Chaque entité peut définir une ligne de conduite propre, lisible, cohérente. Cela suppose de poser quelques bases simples :
  • Définir les priorités et … s’y tenir ;
  • Articuler clairement le rôle du prescripteur et celui de l’acheteur ;
  • Traduire les ambitions internes dans des consultations lisibles, réalistes, opérationnelles ;
  • Multiplier les échanges avec les entreprises en amont des procédures et permettre à chacun de mieux comprendre les préoccupations de l’autre, son mode de fonctionnement.
C’est à cette échelle que peut émerger un cap. Et c’est aussi là que se joue la crédibilité de la commande publique.

La fonction achat reste, dans beaucoup d’organisations, sous-dotée, mal reconnue, cantonnée à l’exécution des procédures. Or, on ne peut pas attendre de l’acheteur qu’il sécurise, simplifie, innove et contractualise dans des conditions qui l’isolent ou le réduisent à un rôle de gestionnaire administratif.

Trois actions sont indispensables :
  • Le former, non seulement au droit, mais aussi à la stratégie, à la concertation, à l’analyse de la demande ;
  • Le positionner, en l’associant dès l’amont à la définition des besoins ;
  • Le doter de temps, d’outils et de reconnaissance, pour qu’il puisse accompagner les projets, et non les subir.

Tant que l’acheteur restera seul à porter les enjeux de la commande publique, les démarches de simplification resteront limitées.

Tant que l’acheteur restera seul à porter les enjeux de la commande publique, les démarches de simplification resteront limitées. La clarté commence avant la consultation, au moment où le besoin est formulé, le marché conçu, les options pesées.
Cela suppose également de mettre en place un plan d’action pour :
  • Une implication réelle des prescripteurs dans la démarche achat ;
  • Une culture commune, qui considère l’achat non comme une contrainte, mais comme une opportunité d’agir mieux ;
  • Des processus repensés, où l’acheteur est associé dès la phase de définition du besoin, et pas une fois le projet verrouillé.

 

Conclusion : Redonner sens, pouvoir et clarté à la commande publique


La complexité de la commande publique n’est pas une fatalité. Elle est en partie le produit de l’accumulation, du silence stratégique, et du cloisonnement des responsabilités. Mais elle peut être corrigée par l’action et cette action peut commencer sans attendre.

Simplifier la commande publique, ce n’est pas attendre la prochaine réforme du code. C’est se réapproprier l’achat comme un acte de politique publique, et non comme une pure procédure

Simplifier la commande publique, ce n’est pas attendre la prochaine réforme du code. C’est se réapproprier l’achat comme un acte de politique publique, et non comme une pure procédure. C’est redonner un cap. C’est clarifier les attentes, simplifier les documents, rendre le droit intelligible, et surtout faire confiance aux acheteurs pour piloter, proposer, structurer.

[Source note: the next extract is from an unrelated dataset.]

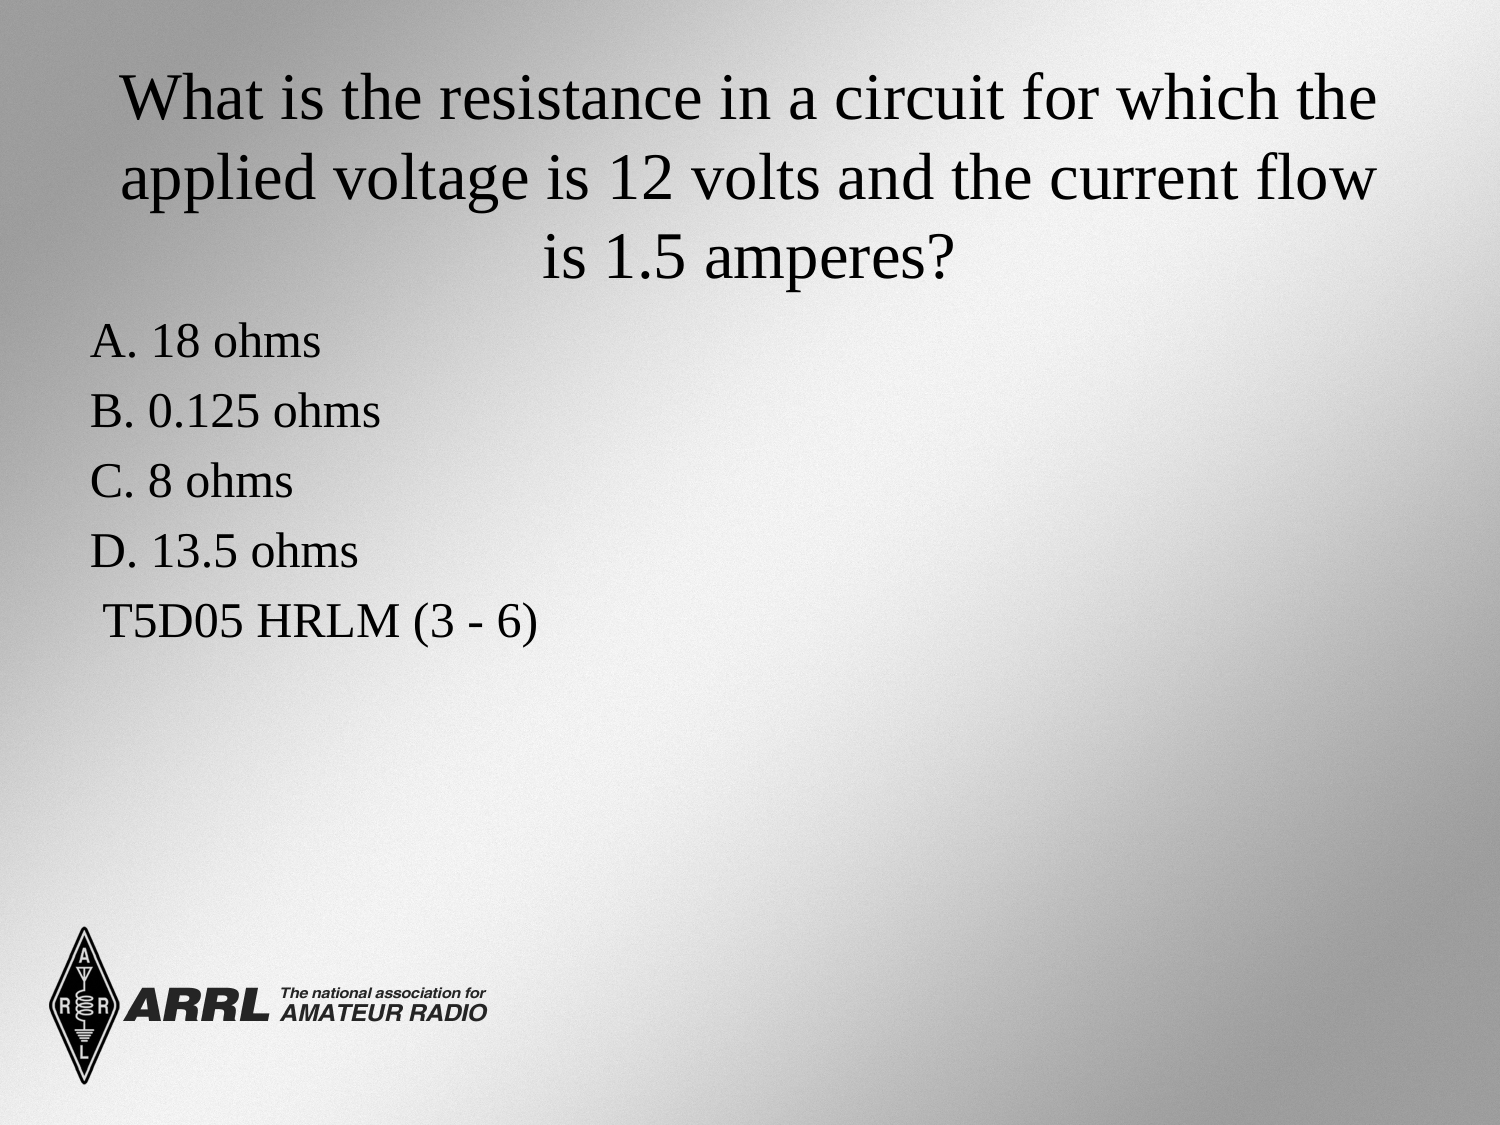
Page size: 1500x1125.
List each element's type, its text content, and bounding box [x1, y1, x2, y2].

picture [0, 0, 1500, 1125]
list A. 18 ohms B. 0.125 ohms C. 8 ohms D. 13.5 ohms T5D05 HRLM (3 - 6) [75, 299, 1425, 1005]
title What is the resistance in a circuit for which the applied voltage is 12 volts and the current flow is 1.5 amperes? [75, 45, 1425, 233]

Cela implique un changement de regard : considérer l’acheteur non comme un exécutant, mais comme un acteur central de la performance publique. Cela implique aussi un changement de posture : accepter que la commande publique ne soit pas l’affaire du seul service achat, mais de toute l’organisation.

Pour cela, il faut une volonté claire, un langage commun, et un cadre qui éclaire au lieu de décourager.